My wife and I are dealing with this issue with our daughter these days. She isn’t so much lying as just being dishonest with herself about whether or not she really looked for the shirt before complaining that it wasn’t in her drawer, or had time to pick up the dog poop before going to see her friend, or really is (or isn’t) willing to make the commitment to continue with her piano lessons. And then, having lied to herself, she tells us what she now honestly believes (for certain values of the term) to be the truth. I mean, if it was good enough to get past her own bullshit detector, shouldn’t it be good enough for ours?

Well, actually, no.

An interesting case that kind of goes the other way is this one, in which the White House Office of National Drug Control Policy presumes to tell parents how they should talk to their kids about marijuana: Your government wants you to lie to your kids.

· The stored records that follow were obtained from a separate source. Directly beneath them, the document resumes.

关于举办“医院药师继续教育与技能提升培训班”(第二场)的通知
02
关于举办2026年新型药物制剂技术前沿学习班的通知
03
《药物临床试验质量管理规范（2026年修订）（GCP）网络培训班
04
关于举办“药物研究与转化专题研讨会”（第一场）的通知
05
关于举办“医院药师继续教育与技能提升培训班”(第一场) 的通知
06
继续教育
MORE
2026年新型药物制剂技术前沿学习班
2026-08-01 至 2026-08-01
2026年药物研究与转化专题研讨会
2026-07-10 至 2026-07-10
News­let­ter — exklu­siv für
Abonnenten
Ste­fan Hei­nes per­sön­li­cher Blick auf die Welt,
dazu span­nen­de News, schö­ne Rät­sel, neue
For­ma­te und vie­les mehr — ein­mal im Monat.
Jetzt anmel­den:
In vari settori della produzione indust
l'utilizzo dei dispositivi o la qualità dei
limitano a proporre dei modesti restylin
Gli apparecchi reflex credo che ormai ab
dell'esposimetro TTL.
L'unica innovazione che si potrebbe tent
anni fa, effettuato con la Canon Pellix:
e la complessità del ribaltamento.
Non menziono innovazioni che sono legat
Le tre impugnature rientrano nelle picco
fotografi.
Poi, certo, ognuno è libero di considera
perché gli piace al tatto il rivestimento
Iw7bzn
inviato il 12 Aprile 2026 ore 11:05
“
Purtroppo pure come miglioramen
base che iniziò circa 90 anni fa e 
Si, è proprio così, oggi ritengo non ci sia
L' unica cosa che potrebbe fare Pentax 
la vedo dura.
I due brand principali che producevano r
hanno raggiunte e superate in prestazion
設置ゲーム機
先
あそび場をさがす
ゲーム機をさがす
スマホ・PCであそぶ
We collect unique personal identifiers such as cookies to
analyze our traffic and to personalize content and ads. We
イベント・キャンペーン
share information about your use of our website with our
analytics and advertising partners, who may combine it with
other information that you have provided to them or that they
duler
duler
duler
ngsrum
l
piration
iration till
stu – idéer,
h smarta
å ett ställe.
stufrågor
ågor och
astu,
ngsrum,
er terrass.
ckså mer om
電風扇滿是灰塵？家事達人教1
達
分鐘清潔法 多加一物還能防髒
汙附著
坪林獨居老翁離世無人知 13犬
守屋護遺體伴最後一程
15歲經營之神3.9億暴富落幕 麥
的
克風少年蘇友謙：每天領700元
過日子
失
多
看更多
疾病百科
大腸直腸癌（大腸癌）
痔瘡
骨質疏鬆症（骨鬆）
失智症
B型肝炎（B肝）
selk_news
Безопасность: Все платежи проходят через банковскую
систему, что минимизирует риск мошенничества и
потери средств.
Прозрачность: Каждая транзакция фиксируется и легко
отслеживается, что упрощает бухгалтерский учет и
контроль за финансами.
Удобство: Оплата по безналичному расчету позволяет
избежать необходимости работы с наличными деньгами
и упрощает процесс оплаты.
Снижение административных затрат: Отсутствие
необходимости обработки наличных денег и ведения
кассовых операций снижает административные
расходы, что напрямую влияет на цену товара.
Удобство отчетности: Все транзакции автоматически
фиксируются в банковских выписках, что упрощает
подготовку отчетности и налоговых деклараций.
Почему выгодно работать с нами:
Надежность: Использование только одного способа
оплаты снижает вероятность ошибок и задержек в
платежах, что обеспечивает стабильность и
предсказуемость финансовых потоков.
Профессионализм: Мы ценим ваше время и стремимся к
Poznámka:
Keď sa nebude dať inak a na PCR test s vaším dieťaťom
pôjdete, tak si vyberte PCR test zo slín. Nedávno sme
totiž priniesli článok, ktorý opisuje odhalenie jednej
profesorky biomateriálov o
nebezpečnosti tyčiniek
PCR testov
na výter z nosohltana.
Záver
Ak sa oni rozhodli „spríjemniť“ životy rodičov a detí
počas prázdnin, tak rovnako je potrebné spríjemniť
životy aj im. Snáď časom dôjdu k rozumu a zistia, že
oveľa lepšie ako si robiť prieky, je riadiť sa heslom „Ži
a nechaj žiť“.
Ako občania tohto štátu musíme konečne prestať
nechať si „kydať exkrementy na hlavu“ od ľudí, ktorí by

As the debunking by AlterNet’s Bruce Mirken amply demonstrates, many of the things the White House drug czar wants you to tell your kids are blatant falsehoods. But I think parents willing to take the current administration’s assertions on pretty much anything at face value, and then pass it on to their kids, are guilty of the same kind of failure as my daughter is when she lies to herself, and then expects her parents to believe her.

Yeah, well, good luck with that.

Free the Rogersville Four!

Tuesday, July 20th, 2004

From Janus/Onan comes word of this fun story: Four inmates flee jail, return with beer

ROGERSVILLE, Tennessee – With their cell doors accidentally left unlocked, four county jail inmates escaped only to return the same night — with beer.

I feel a Coen brothers movie coming on.

Insider Account of Child Prisoners’ Treatment in Iraq

Tuesday, July 20th, 2004

I know reader Thom is following this story, so here’s an interesting data point: From Sadly, No!, an email from someone named John Heacock, who spent a year in Iraq with the Tennessee National Guard: Iraqi prisons, continued.

I hopped a link from Alterman’s blog and saw your publicizing of alleged children imprisoned and abused in Iraq. I spent almost a full year at the main prison in Iraq, Camp Bucca, which is near Um Qasr on the SE Iraq-Kuwaiti border.

There was a special compound for kids, defined as younger than 18, mainly those who were picked up with adults (generally relatives like Dads) for crimes or suspicions of crimes. I think the # peaked at around 60 or so.

There’s lots more. Definitely provides a useful perspective.